Despite a trial attorney’s failure to include a pretrial transcript in the record on a defendant’s direct appeal, the defendant is not entitled to post-conviction relief because the Indiana Court of Appeals would not have found prejudice in the attorney’s performance, the court ruled Friday in addressing the case for the second time.
In William E. Mays v. State of Indiana, 18A-PC-2071, Williams Mays was convicted of Class A felony attempted murder and Class B felony unlawful possession of a firearm by a serious violent felon after shooting Stanley Flowers Jr., in the arm and back. The two men had argued after Mays threatened to take Flowers’ truck and “stuff.”
In February 2006, after the omnibus date had passed, the state was granted permission to amend the charging information against Mays to add an attempted murder count. According to the record presented on direct appeal, Mays’ trial counsel did not object to the amendment or request a continuance at a pretrial hearing, so the Indiana Court of Appeals thus ruled the issue was waived on direct appeal.
In finding the issue waived in 2007, the COA declined to reach the merits of Mays’ argument under Fajardo v. State, 859 N.E.2d 1201, 1207-08 (Ind. 2007). Fajardo “held that errors under (Indiana Code Section 35-34-1-5(b) (2005)) , when they related to amendments ‘of substance,’ were reversible errors without regard to actual prejudice suffered by the defendant.”
Then in 2015, Mays filed for post-conviction relief, arguing his appellate counsel failed to adequately present the Fajardo claim, leading to its waiver. Evidence admitted at a subsequent evidentiary hearing revealed his trial counsel had objected to the amended charging information at the 2006 pretrial conference.
Despite that, the trial court denied the PCR petition, finding Mays’ alibi defense “would have been equally available … after the amended charge was added.” Thus, the trial court held, Mays failed to prove that the result of his direct appeal would have been different but for his appellate counsel’s error.
The Court of Appeals reached a similar holding on Friday, with Judge Edward Najam writing first that “(t)he failure of Mays’ appellate counsel to provide us with an adequate record to permit meaningful review was objectively unreasonable.” Additionally, Najam said the lower court clearly erred when it found that the Court of Appeals, if it had reached the merits of the Fajardo claim, “would have held that the State’s amendment was one of form and not substance under Fajardo.”
“Nonetheless, we would not have reversed Mays’ convictions in Mays I because Fajardo was no longer good law,” Najam said. “Instead of applying Fajardo, we would have held that our legislature’s quick amendment to Indiana Code Section 35-34-1-5(b) superseded and negated Fajardo’s holding.”

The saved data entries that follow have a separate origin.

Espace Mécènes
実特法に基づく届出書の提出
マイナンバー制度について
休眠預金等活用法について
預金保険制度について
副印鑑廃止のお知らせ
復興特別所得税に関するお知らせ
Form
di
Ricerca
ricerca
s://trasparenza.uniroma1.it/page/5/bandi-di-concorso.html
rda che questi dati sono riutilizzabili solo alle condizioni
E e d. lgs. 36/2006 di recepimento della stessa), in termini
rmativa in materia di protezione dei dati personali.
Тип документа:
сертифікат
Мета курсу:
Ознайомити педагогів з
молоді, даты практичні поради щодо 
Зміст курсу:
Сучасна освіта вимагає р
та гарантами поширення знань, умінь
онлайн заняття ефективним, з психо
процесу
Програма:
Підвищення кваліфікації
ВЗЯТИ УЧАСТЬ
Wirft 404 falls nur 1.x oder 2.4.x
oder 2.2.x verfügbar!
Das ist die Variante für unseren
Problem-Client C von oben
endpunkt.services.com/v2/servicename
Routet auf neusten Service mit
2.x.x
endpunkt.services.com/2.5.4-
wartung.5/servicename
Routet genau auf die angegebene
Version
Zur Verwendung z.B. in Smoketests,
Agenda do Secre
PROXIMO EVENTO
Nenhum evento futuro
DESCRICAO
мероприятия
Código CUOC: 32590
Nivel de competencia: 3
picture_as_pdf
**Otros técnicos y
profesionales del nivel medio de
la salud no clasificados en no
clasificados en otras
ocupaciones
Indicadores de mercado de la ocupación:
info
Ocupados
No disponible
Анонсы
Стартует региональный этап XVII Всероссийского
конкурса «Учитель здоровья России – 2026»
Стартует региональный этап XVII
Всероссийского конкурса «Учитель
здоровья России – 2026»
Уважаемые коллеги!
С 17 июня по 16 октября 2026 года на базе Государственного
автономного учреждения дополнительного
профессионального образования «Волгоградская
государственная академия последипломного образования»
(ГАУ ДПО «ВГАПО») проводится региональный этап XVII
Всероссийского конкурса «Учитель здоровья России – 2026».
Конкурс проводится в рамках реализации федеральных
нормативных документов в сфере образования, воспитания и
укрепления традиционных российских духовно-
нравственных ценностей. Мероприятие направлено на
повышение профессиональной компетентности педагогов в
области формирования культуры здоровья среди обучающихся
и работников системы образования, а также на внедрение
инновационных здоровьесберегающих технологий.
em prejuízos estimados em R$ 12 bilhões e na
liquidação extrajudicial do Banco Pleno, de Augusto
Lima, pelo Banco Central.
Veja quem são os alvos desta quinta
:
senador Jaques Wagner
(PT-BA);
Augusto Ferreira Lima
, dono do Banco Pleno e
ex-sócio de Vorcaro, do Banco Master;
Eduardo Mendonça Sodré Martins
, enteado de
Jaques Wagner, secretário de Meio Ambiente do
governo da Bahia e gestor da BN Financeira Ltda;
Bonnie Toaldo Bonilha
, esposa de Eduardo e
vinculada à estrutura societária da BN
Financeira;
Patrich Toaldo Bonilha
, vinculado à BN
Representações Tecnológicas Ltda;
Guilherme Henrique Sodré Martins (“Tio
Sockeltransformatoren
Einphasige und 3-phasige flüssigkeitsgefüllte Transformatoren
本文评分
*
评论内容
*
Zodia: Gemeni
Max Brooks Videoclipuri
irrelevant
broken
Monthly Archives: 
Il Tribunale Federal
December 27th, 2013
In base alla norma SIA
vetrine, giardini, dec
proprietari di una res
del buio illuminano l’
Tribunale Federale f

“Thus, had we reached the merits of Mays’ Fajardo claim in his direct appeal, the correct resolution would have been to apply the amended statute, not Fajardo, which in turn would have required this Court to consider as the trial court did here, whether the State’s untimely amendment to the charging information prejudiced Mays’ substantial rights,” he said.
In making that consideration, Najam said the Court of Appeals would have found no prejudice because Mays had notice of the amendment before the state requested it, and his trial date was set with his agreement. Further, Mays’ alibi defense did not change after the charging information was amended.
Finally, the appellate court rejected Mays’ post-briefing argument that he should be granted relief under 7th Circuit precedent in Jones v. Zatecky, ___ F.3d ___, No. 17-2606, 2019 WL 966601 (7th Cir. Feb. 28, 2019) and Shaw v. Wilson, 721 F.3d 908, 911 (7th Cir. 2013), which both drew on Haak v. State, 695 N.E.2d 994, 951 n.5 (Ind. 1998), which each addressed the applicability of I.C. 35-34-1-5(b).
“Thus, notwithstanding the federal authorities cited by Mays, we hold that the statutory amendment would have applied to Mays on direct appeal, and, as such, we affirm the post-conviction court’s denial of Mays’ petition for post-conviction relief,” Najam concluded.